Naked In Her Coffin

By TINY ALICE (Brandon House; 1970)

This was the follow-up smut novel by Tiny Alice (a.k.a. Alice Ramirez) to her infamous Essex House publication THE GEEK (1969).  Based on an idea dreamt up at a pot party by Harlan Ellison, THE GEEK was described by Philip Jose Farmer as “An adventure novel told by a sex bent mini-pygmy.”

Comment from Alice Ramirez about her novel THE GEEK from Amazon.com

NAKED IN HER COFFIN was likewise supposed to have been an Essex House publication, but the imprint was shuttered, and its editor Brian Kirby fired, before that could occur.  Thus, the book ended up seeing print as a Brandon House Library Edition (Kirby’s other major imprint) in 1970, before it too went belly-up.  Furthering the bad luck, this book was supposed to be reprinted in 1997 by Masquerade Books, but I’ve found no evidence that said reprinting ever occurred.

The novel, in any event, doesn’t work.  Taking the form of a grade-Z horror-fest, shot through with ham-fisted mythological references, it’s most interesting for the oft-outrageous erotic content, which showcases a real flair for the outrageous.

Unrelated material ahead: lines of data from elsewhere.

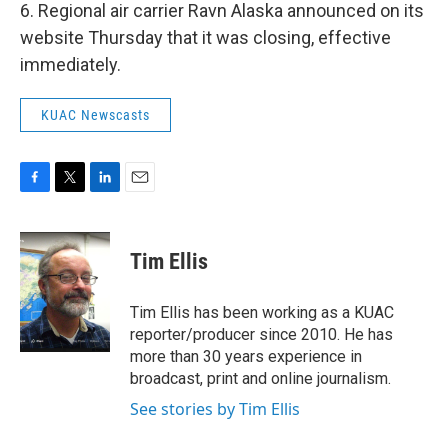
6. Regional air carrier Ravn Alaska announced on its
website Thursday that it was closing, effective
immediately.
KUAC Newscasts
F
T
L
E
a
w
i
m
c
i
n
a
e
t
k
i
Tim Ellis
b
t
e
l
o
e
d
o
r
I
Tim Ellis has been working as a KUAC
k
n
reporter/producer since 2010. He has
more than 30 years experience in
broadcast, print and online journalism.
See stories by Tim Ellis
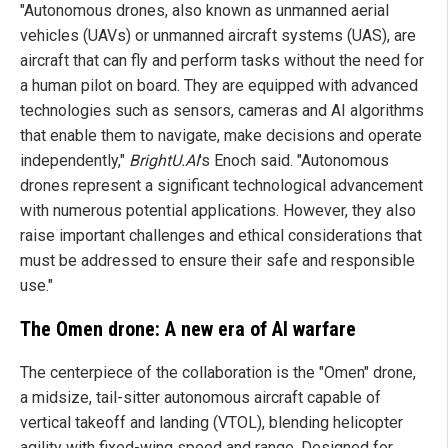
"Autonomous drones, also known as unmanned aerial
vehicles (UAVs) or unmanned aircraft systems (UAS), are
aircraft that can fly and perform tasks without the need for
a human pilot on board. They are equipped with advanced
technologies such as sensors, cameras and AI algorithms
that enable them to navigate, make decisions and operate
independently,"
BrightU.AI
's Enoch said. "Autonomous
drones represent a significant technological advancement
with numerous potential applications. However, they also
raise important challenges and ethical considerations that
must be addressed to ensure their safe and responsible
use."
The Omen drone: A new era of AI warfare
The centerpiece of the collaboration is the "Omen" drone,
a midsize, tail-sitter autonomous aircraft capable of
vertical takeoff and landing (VTOL), blending helicopter
agility with fixed-wing speed and range. Designed for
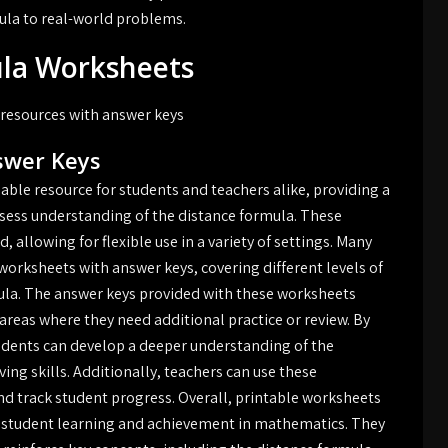
ula to real-world problems.
ula Worksheets
 resources with answer keys
swer Keys
able resource for students and teachers alike, providing a
ssess understanding of the distance formula. These
allowing for flexible use in a variety of settings. Many
worksheets with answer keys, covering different levels of
rmula. The answer keys provided with these worksheets
areas where they need additional practice or review. By
udents can develop a deeper understanding of the
ng skills. Additionally, teachers can use these
d track student progress. Overall, printable worksheets
ng student learning and achievement in mathematics. They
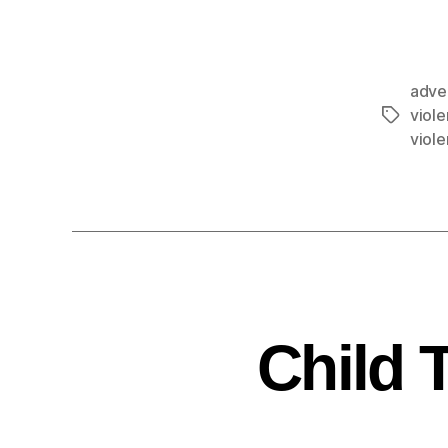
adve
viol
viol
Child 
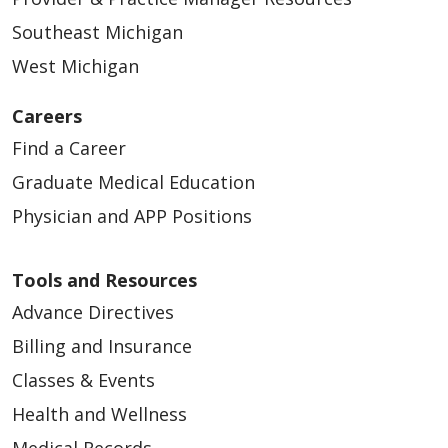
Southeast Michigan
West Michigan
Careers
Find a Career
Graduate Medical Education
Physician and APP Positions
Tools and Resources
Advance Directives
Billing and Insurance
Classes & Events
Health and Wellness
Medical Records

That flair is on full display in the opening chapters, detailing acts of necrophilia perpetrated by Hermes, a cannily named New Orleans based taxidermist who steals the corpse of a young woman from a mortuary.  He immediately falls head over heels in love with the dead woman (despite not having known her when she was alive) and seeks to become the Orpheus to her Eurydice.  Luckily for Hermes, Marie Laveau, an ancient voodoo queen, needs the seed of a necrophile to regain her youthful appearance and attain immortality, in exchange for which she promises to resurrect Hermes’ dead love.

The resulting narrative is simplistic and repetitive.  I lost track of all the potions and powders the characters ingest, and of the occasions they die and return to life; adding to the awfulness is an ironic twist ending that’s straight out of the pulp era.

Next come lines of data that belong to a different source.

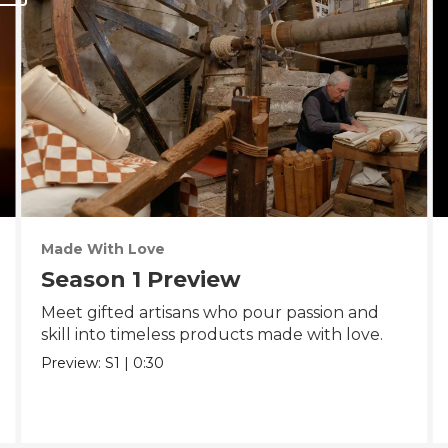
Made With Love
Season 1 Preview
Meet gifted artisans who pour passion and
skill into timeless products made with love.
Preview:
S1
|
0:30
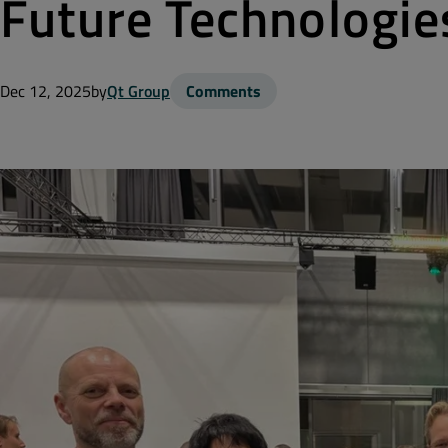
Future Technologie
Dec 12, 2025
by
Qt Group
Comments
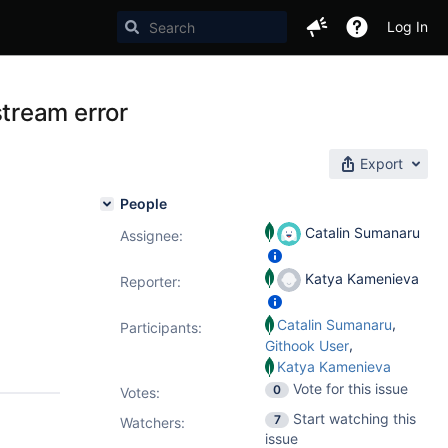
Log In
tream error
Export
People
Catalin Sumanaru
Assignee:
Katya Kamenieva
Reporter:
,
Catalin Sumanaru
Participants:
,
Githook User
Katya Kamenieva
Vote for this issue
0
Votes
:
Start watching this
7
Watchers:
issue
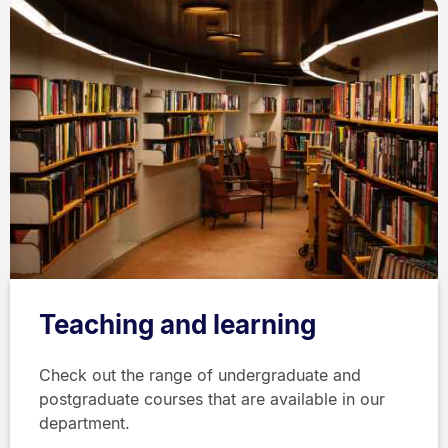
Teaching and learning
Check out the range of undergraduate and
postgraduate courses that are available in our
department.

NAKED IN HER COFFIN is ultimately most interesting as a bridge between its author’s early career as a pornographer and her later one as a writer of romantic potboilers (published under the nom-de-plume “Candice Arkham”).  Two of those later books, DEADLY FRIENDSHIP (1973) and ANCIENT EVIL (1977), qualify as standout examples of neo-gothic excess, and deserve to be tracked down.  NAKED IN HER COFFIN you can skip.

(Note: The Bedlam Files cannot locate a link for novelist Alice Ramirez or for her pen name, Candace Arkham.)